* _PROBLEMS_:
a. In the comics round-up, who is the artist on The Strangers #1?
b. Return, word for word, the part of the comics round-up that opens with the words containing "Amid a pile" and closes with "Comic Book Day.".

* _TEXT PROVIDED_:
* BEGIN *

The Weekly Round-Up #178 With The Strangers, Westward, Abe Sapien, The Activity, Harbinger Wars & More
by James Fulton on May 6, 2013

Best Comic of the Week:

The Strangers #1

Written by Chris Roberson
Art by Scott Kowalchuk

Amid a pile of preview stories, reprints, and undisguised advertisements, only Oni Press can be counted on to deliver top-notch material each and every Free Comic Book Day.

This year, they launch The Strangers, a new series by writer Chris Roberson and artist Scott Kowalchuk.  This book is a bit of a Cold War mash-up, taking elements from The Avengers (the British TV show), Mission Impossible, and Doom Patrol.  The titular Strangers are a trio of secret agents with some superhuman abilities, who mostly work to stop OCCULT, a villainous group in the Hydra/Cobra vein.

OCCULT appears to have taken over a small Caribbean island, and so our heroes set out to infiltrate it.  They discover that some sort of ruins are being dug up in the jungle, but don’t get too far in discovering the plot before being captured.

The book feels like it was written for Roberson’s iZombie collaborator Michael Allred, but Scott Kowalchuk is a good substitute, providing art that feels like an homage to the days of Kirby and Ditko, while remaining fresh.  I’m not sure if this is the first issue of a mini-series or an ongoing, but Roberson strikes the right balance between introducing the characters and keeping the story flowing.  I wasn’t sure if I was going to preorder the second issue (available, along with a version of this book that you have to pay for, in the new Previews), but now I definitely am.  Good stuff.

Other Notable Comics:

Westward #2-4

by Ken Krekeler

I read the first issue of Westward a while ago, and because I couldn’t find any subsequent issues, I did something I almost never do, and ordered these three comics on-line.  Ken Krekeler’s series, and his unique voice, caught my attention, and I wanted to find out more about this story.

Westward is about Victor West, a spoiled rich kid and son of an industrialist in a steampunk future.  In the first issue, it appeared that Victor had been in a coma for a number of years, but in fact, he is an android, or a ‘manifold’, with the original Victor’s thought-patterns, but none of his memories.  The shock of seeing Victor up and around caused his father to have a heart attack, and now his sister runs the company.

This series is about a number of things.  On the one hand, it’s the story of Victor’s quest to better understand himself and the abilities that his body holds, and of his attempts to return to normal family life.  It’s also about CLAW, an anti-corporate group that is responsible for increasingly violent attacks.

Krekeler’s writing is pretty nuanced.  His characters are very believable, and it’s clear that he’s pacing this story to last a while.  Each of these issues introduces some new story elements, without ever overwhelming the reader.  Krekeler’s art is a little rough, but quite serviceable for the story.

The first trade, which collects the first three issues, just became available this week.  I suggest it’s well worth a look.

Quick Takes:

Abe Sapien #2This issue does a good job of establishing just what this series is going to be about going forward – Abe dealing with his mysterious origin, and also trying to get by in a world that has been so transformed by the Ogdru Hem.  He finds refuge in a church, only to discover that the priest is a little bit nuts.  It’s a very solid issue, with some very nice art by Sebastián Fiumara.  It’s good stuff.

* END *

* _DATA EXTRACT_:
* BEGIN *

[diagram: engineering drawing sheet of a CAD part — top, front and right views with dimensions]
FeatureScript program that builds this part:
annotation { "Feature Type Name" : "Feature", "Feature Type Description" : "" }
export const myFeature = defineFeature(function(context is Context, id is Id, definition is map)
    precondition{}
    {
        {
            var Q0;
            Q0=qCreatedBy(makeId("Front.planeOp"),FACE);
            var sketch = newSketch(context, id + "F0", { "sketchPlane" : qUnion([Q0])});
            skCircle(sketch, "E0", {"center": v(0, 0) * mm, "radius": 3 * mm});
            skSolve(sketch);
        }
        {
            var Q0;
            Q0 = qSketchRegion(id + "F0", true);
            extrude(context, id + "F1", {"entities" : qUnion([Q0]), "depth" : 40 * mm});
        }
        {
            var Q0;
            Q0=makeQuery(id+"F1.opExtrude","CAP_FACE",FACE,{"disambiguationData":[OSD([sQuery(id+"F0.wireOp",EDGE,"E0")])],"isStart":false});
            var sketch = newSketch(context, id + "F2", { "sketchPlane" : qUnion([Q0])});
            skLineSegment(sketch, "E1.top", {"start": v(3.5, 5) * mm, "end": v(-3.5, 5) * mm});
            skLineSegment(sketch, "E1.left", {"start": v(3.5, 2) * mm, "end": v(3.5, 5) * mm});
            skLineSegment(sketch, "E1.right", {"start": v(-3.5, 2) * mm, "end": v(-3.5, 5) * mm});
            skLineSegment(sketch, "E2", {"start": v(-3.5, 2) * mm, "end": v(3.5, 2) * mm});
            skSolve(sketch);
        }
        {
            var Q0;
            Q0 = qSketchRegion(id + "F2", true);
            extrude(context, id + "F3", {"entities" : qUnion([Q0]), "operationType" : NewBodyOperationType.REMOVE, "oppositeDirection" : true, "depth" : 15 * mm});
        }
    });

* END *

* _SOLUTIONS TO THE TASKS_:
a. Scott Kowalchuk

b.
Amid a pile of preview stories, reprints, and undisguised advertisements, only Oni Press can be counted on to deliver top-notch material each and every Free Comic Book Day.